Preocupados com a falta de estrutura para lidar com a avalanche de processos que chegou ao Supremo Tribunal Federal (STF) com a delação da Odebrecht, os ministros deverão mudar a regra do foro privilegiado. Pelo menos seis dos 11 integrantes da mais alta Corte do país se mostram favoráveis à restrição da aplicação do foro — o que, na prática, vai proporcionar a transferência para a primeira instância do Judiciário de vários processos que hoje tramitam no Supremo, desafogando os gabinetes e proporcionando a tramitação mais célere dos casos remanescentes. O julgamento sobre o foro está marcado para 31 de maio.

A maioria dos ministros do STF está convencida de que, se não for aprovada a mudança, o tribunal não tem como conduzir tantos processos penais sem que eles prescrevam, deixando os investigados impunes sem ao menos haver julgamento. As regras de prescrição estão expressas no Código Penal. Por exemplo: quem responde a inquérito apenas por caixa dois, cuja pena é de até cinco anos de prisão, pode ser beneficiado pela prescrição 12 anos depois do fato. Esse prazo é reduzido à metade se o investigado tem mais de 70 anos.

ENFIM, NA PAUTA – A ação que discute a restrição do foro especial é relatada pelo ministro Luís Roberto Barroso e foi liberada para a pauta do plenário em janeiro.

Com a chegada dos novos processos, a presidente do tribunal, ministra Cármen Lúcia, se convenceu de que não há mais motivo para o STF adiar essa discussão e pautou o julgamento para o mês que vem.

A Constituição Federal define o STF como o foro para processar e julgar as principais autoridades do país: senadores, deputados federais, ministros de Estado, ministros do Tribunal de Contas da União (TCU) e o presidente da República.
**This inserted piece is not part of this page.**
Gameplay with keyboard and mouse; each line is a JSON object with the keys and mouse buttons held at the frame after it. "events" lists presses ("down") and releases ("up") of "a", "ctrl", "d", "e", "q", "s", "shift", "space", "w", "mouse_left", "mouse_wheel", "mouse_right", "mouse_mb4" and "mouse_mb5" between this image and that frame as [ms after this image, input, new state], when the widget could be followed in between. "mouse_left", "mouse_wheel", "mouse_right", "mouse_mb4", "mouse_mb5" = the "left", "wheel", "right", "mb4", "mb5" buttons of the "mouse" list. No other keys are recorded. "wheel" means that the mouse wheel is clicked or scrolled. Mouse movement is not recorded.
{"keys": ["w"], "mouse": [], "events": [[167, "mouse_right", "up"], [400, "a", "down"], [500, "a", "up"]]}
No processo que será julgado, Barroso sugeriu que o foro privilegiado seja aplicado apenas a autoridades que cometeram crimes durante o mandato, relativo ao cargo específico ocupado. Atualmente, o foro especial vale para qualquer crime atribuído a autoridades, independentemente de quando foi cometido e do tipo de crime praticado.

TROCA DE FORO – Um dos grandes impasses para a celeridade de processos é a troca constante de foro. Se um cidadão comum comete crime, o processo é aberto na primeira instância. Se, em seguida, ele é eleito deputado, por exemplo, o caso é transferido para o STF. E se o tribunal não conseguir julgar o caso durante o mandato do parlamentar e ele não for reeleito — o que é bastante comum —, o processo segue novamente para a primeira instância.

A mudança de juiz para conduzir a ação muitas vezes atrasa as investigações, porque o magistrado precisa analisar tudo o que foi feito pela instância anterior e determinar, se for o caso, a produção de novas provas.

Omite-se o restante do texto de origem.